Exercise description:
Can you copy the records below line by line, swapping every "position" for "location" and changing nothing else, with the pictures left out?

Exercise inputs:

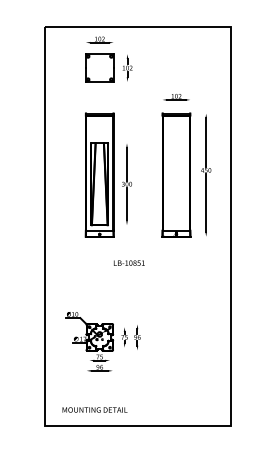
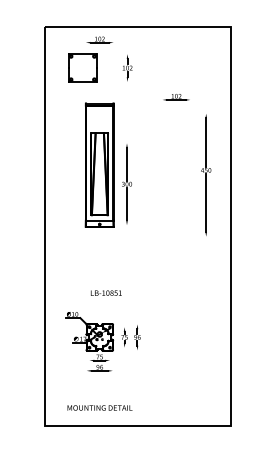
part at (99, 67) position: (99, 67) -> (82, 67)
part at (99, 174) position: (99, 174) -> (99, 164)
part at (176, 174): present -> none
text at (128, 262) position: (128, 262) -> (105, 292)
text at (94, 409) position: (94, 409) -> (99, 407)
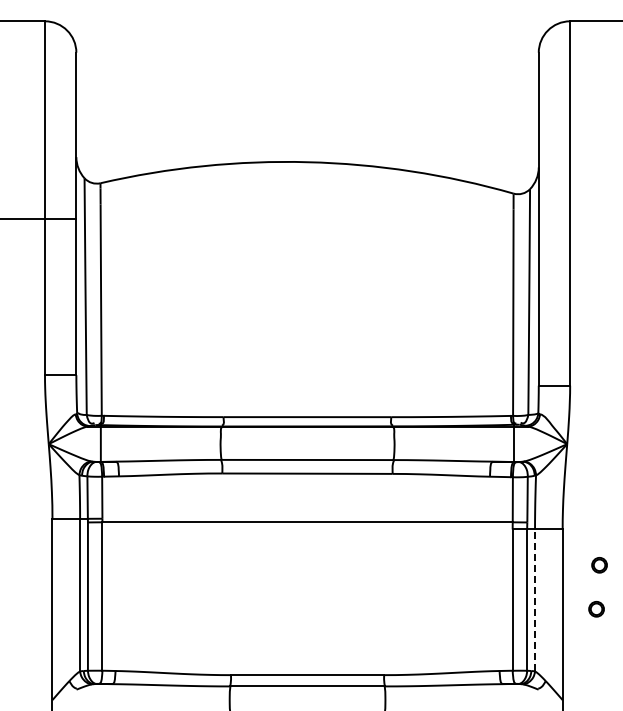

Completed exercise:
part at (99, 67) location: (99, 67) -> (82, 67)
part at (99, 174) location: (99, 174) -> (99, 164)
part at (176, 174): present -> none
text at (128, 262) location: (128, 262) -> (105, 292)
text at (94, 409) location: (94, 409) -> (99, 407)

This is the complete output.